* _WHAT THE TASK ASKS_
Every picture stays out; everything else in the listing below is to be returned exactly.

* _EXCERPTED DATA_

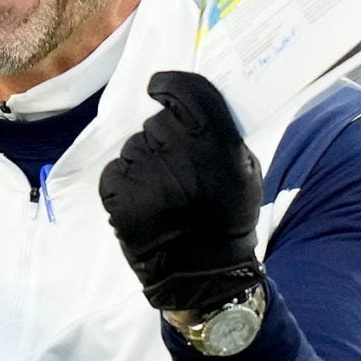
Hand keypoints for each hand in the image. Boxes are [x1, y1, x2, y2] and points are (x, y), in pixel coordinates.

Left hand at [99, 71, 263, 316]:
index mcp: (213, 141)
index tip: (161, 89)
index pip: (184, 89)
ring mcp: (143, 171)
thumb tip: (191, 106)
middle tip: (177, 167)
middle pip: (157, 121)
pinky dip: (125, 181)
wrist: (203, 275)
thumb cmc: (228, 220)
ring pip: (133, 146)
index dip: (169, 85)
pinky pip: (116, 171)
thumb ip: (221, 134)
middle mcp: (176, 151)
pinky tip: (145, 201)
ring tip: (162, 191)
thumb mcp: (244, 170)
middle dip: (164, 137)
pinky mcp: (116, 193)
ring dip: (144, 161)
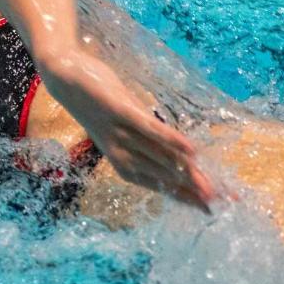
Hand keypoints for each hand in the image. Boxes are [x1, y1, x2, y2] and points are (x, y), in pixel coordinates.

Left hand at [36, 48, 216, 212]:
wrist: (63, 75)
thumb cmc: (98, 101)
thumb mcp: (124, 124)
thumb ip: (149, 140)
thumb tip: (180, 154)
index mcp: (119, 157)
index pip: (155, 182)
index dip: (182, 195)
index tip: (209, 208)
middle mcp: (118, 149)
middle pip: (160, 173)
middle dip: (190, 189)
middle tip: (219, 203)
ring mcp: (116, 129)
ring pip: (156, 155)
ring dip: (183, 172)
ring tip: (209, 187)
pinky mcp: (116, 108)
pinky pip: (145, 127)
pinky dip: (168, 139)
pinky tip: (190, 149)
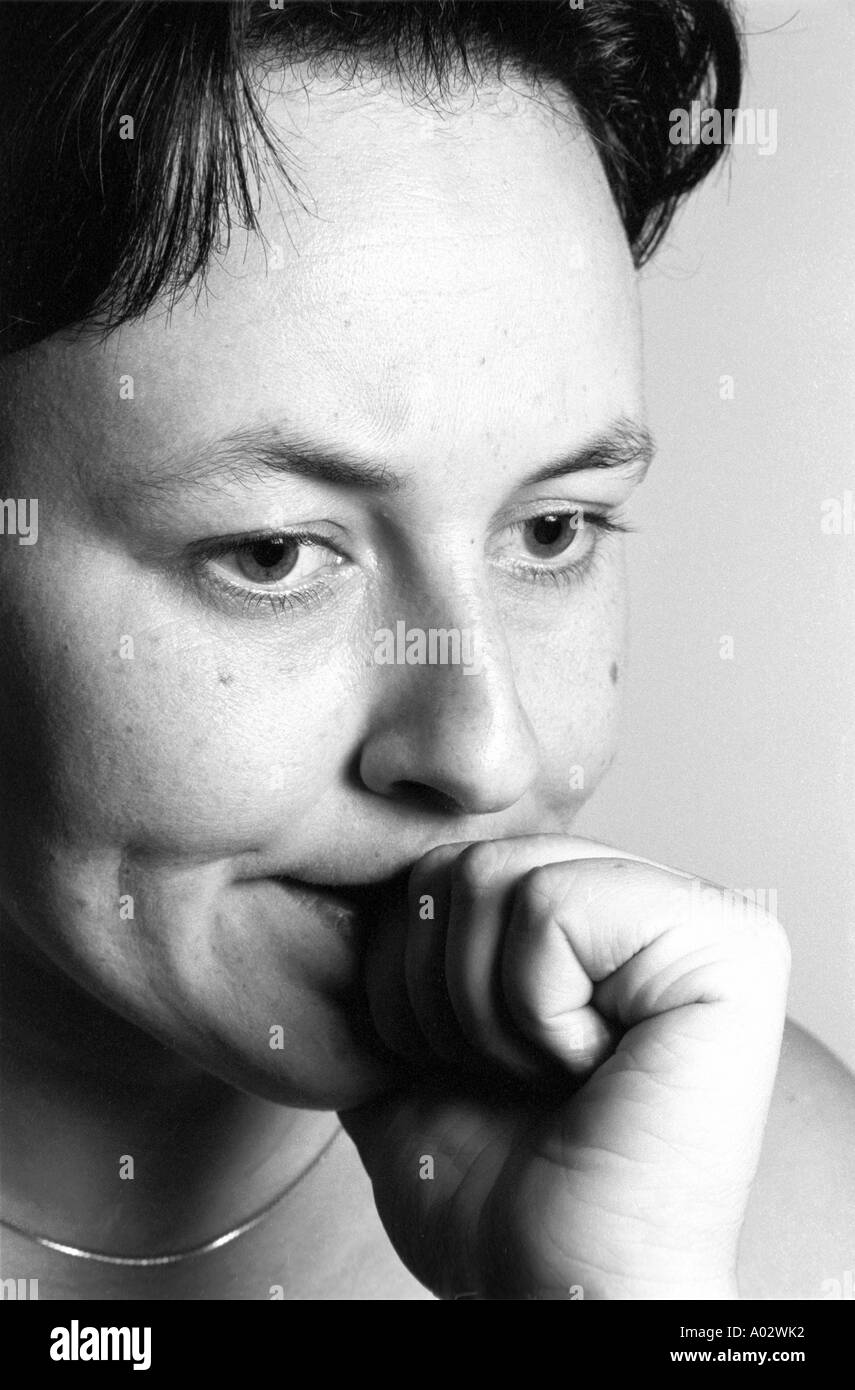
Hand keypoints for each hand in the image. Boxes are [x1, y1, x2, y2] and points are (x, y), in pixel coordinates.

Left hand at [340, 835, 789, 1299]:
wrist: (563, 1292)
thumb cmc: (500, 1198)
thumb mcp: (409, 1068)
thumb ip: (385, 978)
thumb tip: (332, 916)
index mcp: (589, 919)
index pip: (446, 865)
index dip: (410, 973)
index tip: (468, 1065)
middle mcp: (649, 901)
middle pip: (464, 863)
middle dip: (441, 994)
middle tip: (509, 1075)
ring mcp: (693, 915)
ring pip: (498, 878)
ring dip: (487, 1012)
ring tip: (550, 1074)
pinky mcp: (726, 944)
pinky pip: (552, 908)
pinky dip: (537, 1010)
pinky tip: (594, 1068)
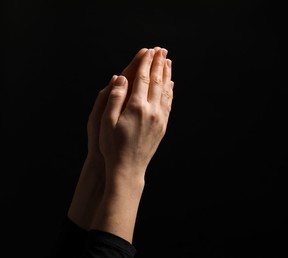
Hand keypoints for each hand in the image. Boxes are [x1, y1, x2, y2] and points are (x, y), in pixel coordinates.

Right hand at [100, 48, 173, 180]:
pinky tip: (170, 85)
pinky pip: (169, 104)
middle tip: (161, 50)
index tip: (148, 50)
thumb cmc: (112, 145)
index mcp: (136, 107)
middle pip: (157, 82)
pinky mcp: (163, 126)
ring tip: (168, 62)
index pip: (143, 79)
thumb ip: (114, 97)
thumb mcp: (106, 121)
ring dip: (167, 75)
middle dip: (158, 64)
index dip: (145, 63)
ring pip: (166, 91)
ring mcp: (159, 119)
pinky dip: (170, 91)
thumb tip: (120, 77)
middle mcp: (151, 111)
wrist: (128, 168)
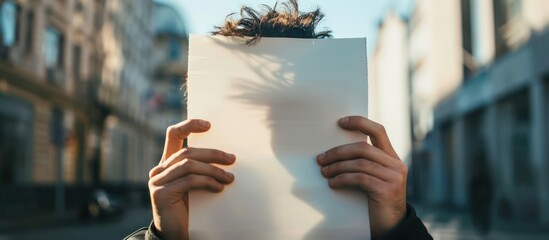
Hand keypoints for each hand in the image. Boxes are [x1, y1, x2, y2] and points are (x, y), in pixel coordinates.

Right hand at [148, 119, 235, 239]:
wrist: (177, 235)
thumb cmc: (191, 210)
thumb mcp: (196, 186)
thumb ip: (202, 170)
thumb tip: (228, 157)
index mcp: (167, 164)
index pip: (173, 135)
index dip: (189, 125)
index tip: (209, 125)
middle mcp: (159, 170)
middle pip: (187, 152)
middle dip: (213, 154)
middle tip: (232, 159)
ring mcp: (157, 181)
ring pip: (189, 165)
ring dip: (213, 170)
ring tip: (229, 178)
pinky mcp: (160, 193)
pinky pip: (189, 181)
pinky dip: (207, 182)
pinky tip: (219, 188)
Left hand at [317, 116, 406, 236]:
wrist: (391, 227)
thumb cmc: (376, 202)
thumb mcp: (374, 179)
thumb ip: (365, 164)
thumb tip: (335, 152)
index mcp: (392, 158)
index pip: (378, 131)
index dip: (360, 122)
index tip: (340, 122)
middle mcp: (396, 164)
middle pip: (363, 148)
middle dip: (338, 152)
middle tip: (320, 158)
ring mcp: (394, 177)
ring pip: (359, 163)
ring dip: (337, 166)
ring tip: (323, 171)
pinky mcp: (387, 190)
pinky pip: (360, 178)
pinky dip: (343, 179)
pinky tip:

* _EXERCISE SOLUTION_
Hand keypoints for each hand in the image. Boxes are [x1, y1, x2, y2] and points are (x, y), in pixel coordinates.

Left hand at [99, 71, 263, 316]:
index mcp: (213, 141)
index tip: (161, 89)
index pip: (184, 89)
ring mcp: (143, 171)
thumb tip: (191, 106)
middle tip: (177, 167)
middle pip: (157, 121)
pinky dip: (125, 181)
wrist: (203, 275)
thumb cmc: (228, 220)
ring pip: (133, 146)
index dip: (169, 85)
pinky pip: (116, 171)
thumb ip: (221, 134)
middle mcp: (176, 151)
pinky tip: (145, 201)
ring tip: (162, 191)
thumb mcp: (244, 170)
middle dip: (164, 137)
pinky mcp: (116, 193)
ring dip: (144, 161)
Hand keypoints for each hand in the image. Boxes are [x1, y1, x2, y2] and points are (x, y), in pixel coordinates.

Left hand at [36, 48, 216, 212]:
wrist: (63, 75)
thumb cmc: (98, 101)
thumb mcp: (124, 124)
thumb ip: (149, 140)
thumb tip: (180, 154)
index mcp: (119, 157)
index pip: (155, 182)
index dip: (182, 195)
index tip: (209, 208)
middle mcp: (118, 149)
middle pip: (160, 173)
middle dip: (190, 189)
middle tip: (219, 203)
ring mcp: (116, 129)
ring pip: (156, 155)
ring dip: (183, 172)
ring tip: (209, 187)
pinky mcp: (116, 108)
pinky pip: (145, 127)
pinky dip: (168, 139)
pinky tip: (190, 149)
Hand keypoints for each hand in the image. Boxes are [x1, y1, x2, y2] and points are (x, y), in pixel coordinates.

Left hand at [340, 835, 789, 1299]:
wrist: (563, 1292)
thumb cmc: (500, 1198)
thumb mcp: (409, 1068)
thumb ip: (385, 978)
thumb tip: (332, 916)
index mcp: (589, 919)
index pip: (446, 865)
index dip: (410, 973)
index tip: (468, 1065)
middle mcp: (649, 901)
middle pip: (464, 863)
middle dip: (441, 994)
middle tip: (509, 1075)
ring mcp: (693, 915)
ring pip: (498, 878)
ring dip: (487, 1012)
ring tip: (550, 1074)
pinky mcp: (726, 944)
pinky pip: (552, 908)
pinky dip: (537, 1010)
pinky tip: (594, 1068)
Hand keypoints for each hand in the image. Boxes are [x1, y1, x2, y2] and points are (x, y), in pixel coordinates.

Right hand at [100, 48, 173, 180]:
pinky tip: (170, 85)
pinky pip: (169, 104)
middle tip: (161, 50)
index tip: (148, 50)
thumb cmc: (112, 145)
index mcp: (136, 107)
middle pip: (157, 82)
pinky mcp: (163, 126)
ring tip: (168, 62)
index pip: (143, 79)
thumb ip: (114, 97)
thumb mcp: (106, 121)
ring dip: (167, 75)
middle dip: (158, 64)
index dip: (145, 63)
ring pip: (166, 91)
ring mcp: (159, 119)
pinky dip: (170, 91)
thumb tip: (120, 77)
middle mcp: (151, 111)
wrist: (128, 168)
Hand keypoints for each hand in the image. Boxes are [x1, y1, x2, y2] and points are (x, y), in pixel coordinates.

Right hand at [148, 119, 235, 239]:
wrist: (177, 235)
thumb cmc: (191, 210)
thumb mcp: (196, 186)
thumb ip: (202, 170)
thumb tip: (228, 157)
index mcp: (167, 164)
index pip: (173, 135)
index dip: (189, 125)
index tip: (209, 125)
middle mcp: (159, 170)
middle pip: (187, 152)
middle dip: (213, 154)
middle tip: (232, 159)
ring mcp: (157, 181)
ring pip: (189, 165)
ring dip: (213, 170)
ring tip: (229, 178)
pinky mcp: (160, 193)
pinky pip: (189, 181)
pinky dip: (207, 182)
pinky tip: (219, 188)
Left hand at [317, 116, 406, 236]:
wrist: (391, 227)
thumb cmc: (376, 202)
thumb mcp: (374, 179)
thumb ip: (365, 164)
thumb tip: (335, 152)
index mcp: (392, 158)
index pip: (378, 131)
index dip: (360, 122)
index tip: (340, 122)
middle mcp: (396, 164)
middle pip: (363, 148)
middle dip: (338, 152)
middle tip: (320, 158)
ring mcp: (394, 177)
ring pip: (359, 163)
ring dip: (337, 166)
ring tip: (323, 171)
pinky mcp: (387, 190)
pinky pip: (360, 178)
pinky dip: (343, 179)
pinky tip:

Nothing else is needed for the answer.